╭──

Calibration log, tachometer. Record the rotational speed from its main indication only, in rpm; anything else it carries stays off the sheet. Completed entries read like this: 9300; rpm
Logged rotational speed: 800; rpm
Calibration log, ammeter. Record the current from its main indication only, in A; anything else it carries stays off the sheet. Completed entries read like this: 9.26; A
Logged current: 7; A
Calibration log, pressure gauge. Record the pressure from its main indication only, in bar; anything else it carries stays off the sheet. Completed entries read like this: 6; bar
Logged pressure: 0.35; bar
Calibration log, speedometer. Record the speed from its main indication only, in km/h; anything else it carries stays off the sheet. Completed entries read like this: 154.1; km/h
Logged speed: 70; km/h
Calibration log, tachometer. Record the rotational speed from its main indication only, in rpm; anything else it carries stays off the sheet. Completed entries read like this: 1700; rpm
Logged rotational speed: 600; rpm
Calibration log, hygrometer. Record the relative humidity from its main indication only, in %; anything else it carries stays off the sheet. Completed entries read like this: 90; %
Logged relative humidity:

╰──
╭──

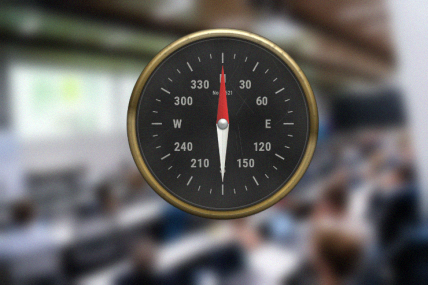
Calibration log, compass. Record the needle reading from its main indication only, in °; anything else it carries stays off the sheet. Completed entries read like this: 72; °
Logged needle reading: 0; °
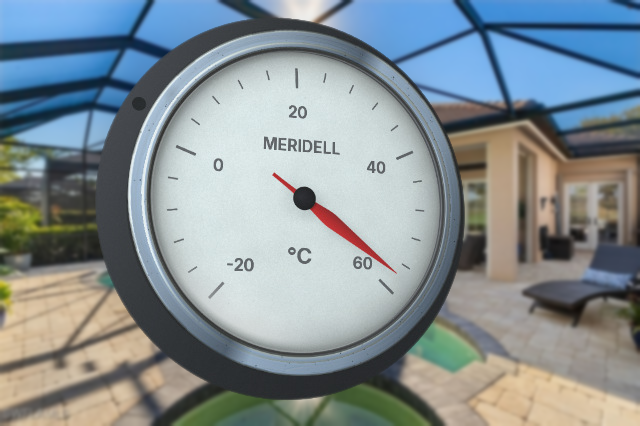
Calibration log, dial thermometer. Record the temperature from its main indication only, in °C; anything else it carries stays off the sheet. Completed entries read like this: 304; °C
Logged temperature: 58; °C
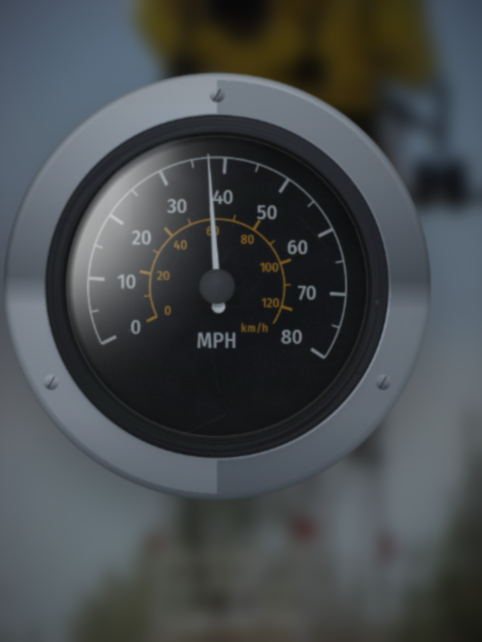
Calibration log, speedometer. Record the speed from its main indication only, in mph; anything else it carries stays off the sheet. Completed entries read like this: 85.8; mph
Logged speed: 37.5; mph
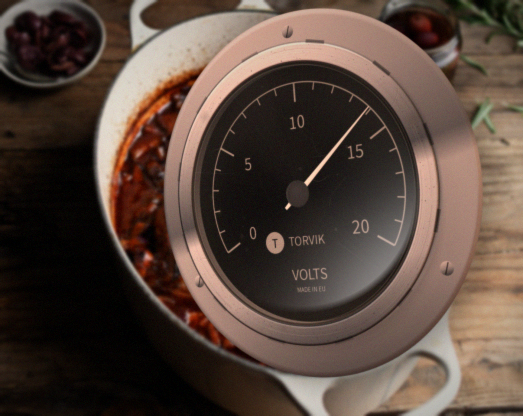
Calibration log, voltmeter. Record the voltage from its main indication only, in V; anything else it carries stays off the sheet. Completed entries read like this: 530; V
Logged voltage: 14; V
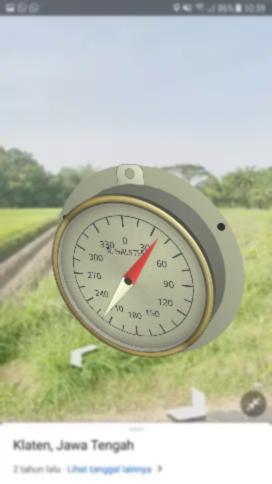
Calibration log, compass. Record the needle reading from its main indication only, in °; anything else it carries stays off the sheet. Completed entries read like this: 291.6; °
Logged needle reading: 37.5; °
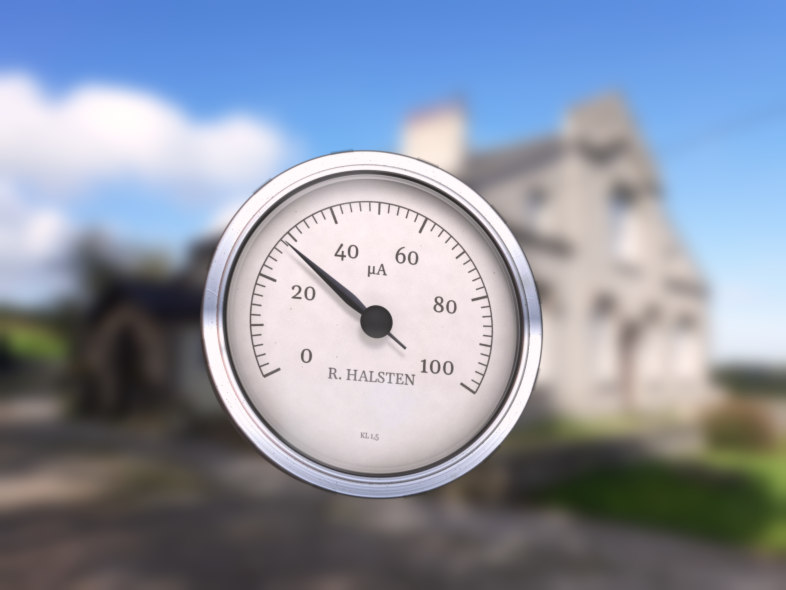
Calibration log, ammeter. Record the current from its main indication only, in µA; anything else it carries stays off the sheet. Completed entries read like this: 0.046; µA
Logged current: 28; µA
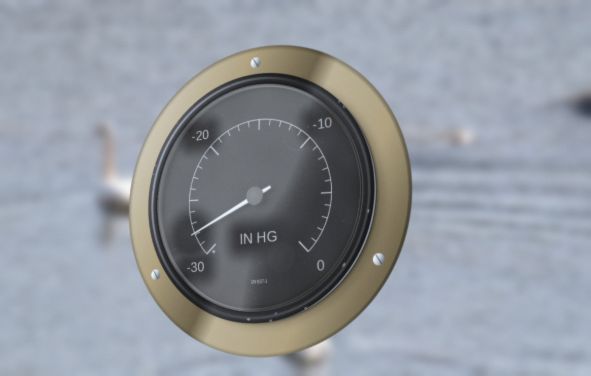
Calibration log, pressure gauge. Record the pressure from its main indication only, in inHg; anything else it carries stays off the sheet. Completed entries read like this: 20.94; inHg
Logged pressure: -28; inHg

╰──

- [Written task] Turn everything in the material from the line containing "this: 6; bar" down to the line containing "Logged rotational speed: 600; rpm" into a Markdown table with the columns Row and Line, giving each line its own numbered row and leaving out blank lines.

- [Task response]
| Row | Line |
|---|---|
| 1 | Calibration log, pressure gauge. Record the pressure from its main indication only, in bar; anything else it carries stays off the sheet. Completed entries read like this: 6; bar |
| 2 | Logged pressure: 0.35; bar |
| 3 | Calibration log, speedometer. Record the speed from its main indication only, in km/h; anything else it carries stays off the sheet. Completed entries read like this: 154.1; km/h |
| 4 | Logged speed: 70; km/h |
| 5 | Calibration log, tachometer. Record the rotational speed from its main indication only, in rpm; anything else it carries stays off the sheet. Completed entries read like this: 1700; rpm |
| 6 | Logged rotational speed: 600; rpm |